▶ _What this task involves_
Examine each line of the data. Copy the line if it includes the word "round".
******
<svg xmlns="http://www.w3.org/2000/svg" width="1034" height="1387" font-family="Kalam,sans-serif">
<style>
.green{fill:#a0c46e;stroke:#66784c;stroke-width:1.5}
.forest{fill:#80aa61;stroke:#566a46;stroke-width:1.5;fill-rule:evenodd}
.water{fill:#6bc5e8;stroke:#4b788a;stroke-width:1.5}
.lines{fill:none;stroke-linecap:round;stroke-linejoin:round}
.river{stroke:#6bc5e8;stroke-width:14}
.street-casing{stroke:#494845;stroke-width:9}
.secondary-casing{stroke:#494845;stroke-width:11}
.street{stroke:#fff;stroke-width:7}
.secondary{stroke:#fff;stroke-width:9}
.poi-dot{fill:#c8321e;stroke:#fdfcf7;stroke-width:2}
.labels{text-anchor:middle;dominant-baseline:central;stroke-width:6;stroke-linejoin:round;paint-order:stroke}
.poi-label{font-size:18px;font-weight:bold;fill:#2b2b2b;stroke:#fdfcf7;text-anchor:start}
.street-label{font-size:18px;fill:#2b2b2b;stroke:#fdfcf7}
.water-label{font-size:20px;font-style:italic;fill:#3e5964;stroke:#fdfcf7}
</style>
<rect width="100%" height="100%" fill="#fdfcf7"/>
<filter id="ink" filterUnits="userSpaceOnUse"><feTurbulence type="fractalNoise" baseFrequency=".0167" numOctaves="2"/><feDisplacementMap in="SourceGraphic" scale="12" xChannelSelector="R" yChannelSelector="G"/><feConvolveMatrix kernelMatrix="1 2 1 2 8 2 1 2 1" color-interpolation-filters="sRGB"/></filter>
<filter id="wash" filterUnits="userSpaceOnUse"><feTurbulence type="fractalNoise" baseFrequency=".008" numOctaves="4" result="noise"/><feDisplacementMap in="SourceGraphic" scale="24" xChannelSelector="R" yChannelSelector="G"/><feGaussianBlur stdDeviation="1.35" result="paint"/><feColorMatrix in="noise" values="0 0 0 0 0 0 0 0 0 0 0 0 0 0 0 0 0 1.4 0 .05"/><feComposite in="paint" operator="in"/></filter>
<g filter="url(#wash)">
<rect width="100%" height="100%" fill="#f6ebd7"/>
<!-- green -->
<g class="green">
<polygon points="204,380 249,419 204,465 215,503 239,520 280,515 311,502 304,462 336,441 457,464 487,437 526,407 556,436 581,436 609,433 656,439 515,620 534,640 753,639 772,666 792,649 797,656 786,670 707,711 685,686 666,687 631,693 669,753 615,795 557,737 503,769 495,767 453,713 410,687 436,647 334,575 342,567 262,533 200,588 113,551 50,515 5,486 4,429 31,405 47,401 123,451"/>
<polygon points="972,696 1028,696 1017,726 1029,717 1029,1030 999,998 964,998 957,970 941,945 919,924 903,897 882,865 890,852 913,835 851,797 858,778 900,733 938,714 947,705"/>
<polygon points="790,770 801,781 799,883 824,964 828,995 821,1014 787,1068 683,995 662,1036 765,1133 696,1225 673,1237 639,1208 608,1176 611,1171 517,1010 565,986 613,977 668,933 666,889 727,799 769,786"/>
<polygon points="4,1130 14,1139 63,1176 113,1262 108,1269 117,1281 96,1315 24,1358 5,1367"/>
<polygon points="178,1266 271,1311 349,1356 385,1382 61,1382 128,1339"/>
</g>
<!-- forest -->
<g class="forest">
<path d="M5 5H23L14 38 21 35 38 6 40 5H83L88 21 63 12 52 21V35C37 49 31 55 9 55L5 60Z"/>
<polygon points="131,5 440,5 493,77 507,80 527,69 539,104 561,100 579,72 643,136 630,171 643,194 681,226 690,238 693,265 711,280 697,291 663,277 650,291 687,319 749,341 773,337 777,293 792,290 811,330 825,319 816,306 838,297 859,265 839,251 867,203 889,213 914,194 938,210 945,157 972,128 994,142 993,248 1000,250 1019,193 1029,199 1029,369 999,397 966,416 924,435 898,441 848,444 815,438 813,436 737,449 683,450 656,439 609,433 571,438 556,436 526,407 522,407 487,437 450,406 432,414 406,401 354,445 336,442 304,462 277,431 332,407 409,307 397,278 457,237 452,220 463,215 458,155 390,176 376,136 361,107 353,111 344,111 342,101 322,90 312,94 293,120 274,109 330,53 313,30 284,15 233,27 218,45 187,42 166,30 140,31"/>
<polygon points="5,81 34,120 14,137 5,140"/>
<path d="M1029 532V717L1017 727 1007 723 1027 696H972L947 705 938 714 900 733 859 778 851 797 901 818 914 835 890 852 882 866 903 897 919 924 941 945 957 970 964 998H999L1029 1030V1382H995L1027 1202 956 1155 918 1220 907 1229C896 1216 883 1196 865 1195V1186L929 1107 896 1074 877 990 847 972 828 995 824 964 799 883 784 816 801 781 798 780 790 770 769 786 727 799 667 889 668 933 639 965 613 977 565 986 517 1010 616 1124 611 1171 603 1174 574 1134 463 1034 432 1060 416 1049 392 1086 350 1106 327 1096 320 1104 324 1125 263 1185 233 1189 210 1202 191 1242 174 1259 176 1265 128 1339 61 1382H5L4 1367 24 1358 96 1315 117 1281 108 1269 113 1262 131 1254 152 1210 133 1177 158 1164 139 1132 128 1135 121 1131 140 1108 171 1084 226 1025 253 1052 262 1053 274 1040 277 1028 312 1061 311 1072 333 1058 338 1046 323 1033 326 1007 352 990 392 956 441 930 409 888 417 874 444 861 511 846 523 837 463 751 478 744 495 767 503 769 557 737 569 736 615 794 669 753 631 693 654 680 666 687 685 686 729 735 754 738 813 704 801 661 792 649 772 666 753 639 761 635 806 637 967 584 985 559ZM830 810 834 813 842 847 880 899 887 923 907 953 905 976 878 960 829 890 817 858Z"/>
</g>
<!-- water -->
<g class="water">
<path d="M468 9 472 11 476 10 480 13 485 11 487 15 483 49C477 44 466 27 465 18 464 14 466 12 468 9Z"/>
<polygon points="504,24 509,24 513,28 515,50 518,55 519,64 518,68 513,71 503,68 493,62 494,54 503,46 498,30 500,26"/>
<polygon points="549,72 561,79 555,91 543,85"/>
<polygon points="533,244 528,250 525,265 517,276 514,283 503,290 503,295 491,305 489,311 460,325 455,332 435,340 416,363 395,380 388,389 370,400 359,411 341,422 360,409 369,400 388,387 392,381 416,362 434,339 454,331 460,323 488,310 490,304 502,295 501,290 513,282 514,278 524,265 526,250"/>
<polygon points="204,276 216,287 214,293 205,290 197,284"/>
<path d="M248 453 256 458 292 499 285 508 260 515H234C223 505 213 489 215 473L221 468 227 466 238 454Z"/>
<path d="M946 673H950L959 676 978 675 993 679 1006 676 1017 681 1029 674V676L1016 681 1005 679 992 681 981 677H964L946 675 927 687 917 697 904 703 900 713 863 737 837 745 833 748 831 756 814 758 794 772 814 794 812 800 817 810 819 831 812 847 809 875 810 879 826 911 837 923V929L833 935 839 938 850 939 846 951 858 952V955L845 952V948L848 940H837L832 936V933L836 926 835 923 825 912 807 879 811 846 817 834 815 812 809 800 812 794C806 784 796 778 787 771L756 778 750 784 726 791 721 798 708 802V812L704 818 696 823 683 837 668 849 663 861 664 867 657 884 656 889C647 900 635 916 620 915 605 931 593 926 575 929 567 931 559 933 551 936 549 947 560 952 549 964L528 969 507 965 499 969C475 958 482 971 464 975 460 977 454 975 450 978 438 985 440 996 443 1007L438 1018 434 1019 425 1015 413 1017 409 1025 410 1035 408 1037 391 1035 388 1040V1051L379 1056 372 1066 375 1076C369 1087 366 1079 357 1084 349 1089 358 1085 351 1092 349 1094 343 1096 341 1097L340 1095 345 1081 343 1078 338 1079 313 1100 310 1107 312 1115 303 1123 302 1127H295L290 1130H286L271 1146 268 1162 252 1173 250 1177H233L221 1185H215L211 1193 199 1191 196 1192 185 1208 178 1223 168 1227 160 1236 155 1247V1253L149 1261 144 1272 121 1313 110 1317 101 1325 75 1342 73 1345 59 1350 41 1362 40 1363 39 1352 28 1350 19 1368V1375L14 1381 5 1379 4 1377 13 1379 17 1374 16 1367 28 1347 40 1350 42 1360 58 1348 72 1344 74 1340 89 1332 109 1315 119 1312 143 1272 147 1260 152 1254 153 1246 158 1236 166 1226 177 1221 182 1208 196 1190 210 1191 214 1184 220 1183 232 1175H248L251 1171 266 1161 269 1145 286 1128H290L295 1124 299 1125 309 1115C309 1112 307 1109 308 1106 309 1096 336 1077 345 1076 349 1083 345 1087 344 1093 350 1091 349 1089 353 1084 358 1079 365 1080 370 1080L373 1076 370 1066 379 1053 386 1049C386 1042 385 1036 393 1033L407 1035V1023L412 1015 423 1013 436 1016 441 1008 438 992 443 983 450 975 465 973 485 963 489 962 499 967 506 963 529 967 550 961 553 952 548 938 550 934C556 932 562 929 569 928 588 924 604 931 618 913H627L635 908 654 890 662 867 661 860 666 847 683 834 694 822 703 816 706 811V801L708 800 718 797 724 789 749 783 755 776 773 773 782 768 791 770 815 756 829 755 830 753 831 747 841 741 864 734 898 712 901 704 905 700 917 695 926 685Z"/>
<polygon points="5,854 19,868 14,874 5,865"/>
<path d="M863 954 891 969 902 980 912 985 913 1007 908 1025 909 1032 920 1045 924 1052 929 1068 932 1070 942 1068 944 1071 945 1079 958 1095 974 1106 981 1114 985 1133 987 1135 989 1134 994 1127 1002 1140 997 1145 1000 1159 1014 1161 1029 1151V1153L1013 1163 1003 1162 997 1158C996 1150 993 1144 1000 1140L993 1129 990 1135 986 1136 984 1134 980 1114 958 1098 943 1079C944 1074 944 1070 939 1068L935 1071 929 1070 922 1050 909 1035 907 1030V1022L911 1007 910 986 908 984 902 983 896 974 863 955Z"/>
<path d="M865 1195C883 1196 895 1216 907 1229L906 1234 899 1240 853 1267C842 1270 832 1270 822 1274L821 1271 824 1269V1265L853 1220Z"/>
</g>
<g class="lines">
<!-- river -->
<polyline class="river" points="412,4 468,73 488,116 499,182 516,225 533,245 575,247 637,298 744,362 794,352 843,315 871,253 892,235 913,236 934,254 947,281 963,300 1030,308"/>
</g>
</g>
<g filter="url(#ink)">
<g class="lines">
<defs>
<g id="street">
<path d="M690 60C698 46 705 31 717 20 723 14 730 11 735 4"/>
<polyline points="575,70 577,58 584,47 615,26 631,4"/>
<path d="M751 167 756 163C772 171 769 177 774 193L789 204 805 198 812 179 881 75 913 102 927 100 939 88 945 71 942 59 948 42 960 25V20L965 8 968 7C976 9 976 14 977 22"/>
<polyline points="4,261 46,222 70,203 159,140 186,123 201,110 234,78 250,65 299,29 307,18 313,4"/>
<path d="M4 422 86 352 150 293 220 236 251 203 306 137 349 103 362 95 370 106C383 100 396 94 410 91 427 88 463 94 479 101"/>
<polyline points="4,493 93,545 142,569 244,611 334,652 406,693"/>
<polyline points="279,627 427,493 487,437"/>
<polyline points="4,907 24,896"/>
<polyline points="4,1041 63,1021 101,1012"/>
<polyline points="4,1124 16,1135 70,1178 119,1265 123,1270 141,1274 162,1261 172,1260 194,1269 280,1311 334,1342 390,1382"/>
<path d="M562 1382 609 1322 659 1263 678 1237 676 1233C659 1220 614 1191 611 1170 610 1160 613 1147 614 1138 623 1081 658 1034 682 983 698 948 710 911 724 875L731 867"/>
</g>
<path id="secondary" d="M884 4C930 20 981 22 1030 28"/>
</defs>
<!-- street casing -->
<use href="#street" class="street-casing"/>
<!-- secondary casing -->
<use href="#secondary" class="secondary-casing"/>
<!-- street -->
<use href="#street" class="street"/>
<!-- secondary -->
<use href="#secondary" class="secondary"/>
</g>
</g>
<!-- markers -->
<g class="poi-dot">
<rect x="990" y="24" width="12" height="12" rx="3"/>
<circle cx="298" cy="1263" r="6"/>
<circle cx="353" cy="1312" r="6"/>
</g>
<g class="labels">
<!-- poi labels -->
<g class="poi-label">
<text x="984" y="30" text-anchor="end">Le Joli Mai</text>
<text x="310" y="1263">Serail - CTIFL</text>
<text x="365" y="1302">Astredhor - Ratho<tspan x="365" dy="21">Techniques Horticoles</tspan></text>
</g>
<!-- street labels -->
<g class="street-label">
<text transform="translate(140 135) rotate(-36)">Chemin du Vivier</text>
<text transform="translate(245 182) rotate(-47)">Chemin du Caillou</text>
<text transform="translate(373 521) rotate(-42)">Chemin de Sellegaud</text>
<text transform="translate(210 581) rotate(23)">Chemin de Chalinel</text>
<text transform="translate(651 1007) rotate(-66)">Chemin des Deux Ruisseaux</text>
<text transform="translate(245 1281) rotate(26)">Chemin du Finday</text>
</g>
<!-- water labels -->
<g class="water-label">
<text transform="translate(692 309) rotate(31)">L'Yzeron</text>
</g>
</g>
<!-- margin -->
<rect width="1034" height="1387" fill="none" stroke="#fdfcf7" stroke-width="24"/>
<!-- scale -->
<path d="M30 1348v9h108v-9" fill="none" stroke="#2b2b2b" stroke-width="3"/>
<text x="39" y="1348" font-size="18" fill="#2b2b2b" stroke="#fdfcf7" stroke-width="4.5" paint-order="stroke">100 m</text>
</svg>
******
▶ _Response_
.lines{fill:none;stroke-linecap:round;stroke-linejoin:round}
.labels{text-anchor:middle;dominant-baseline:central;stroke-width:6;stroke-linejoin:round;paint-order:stroke}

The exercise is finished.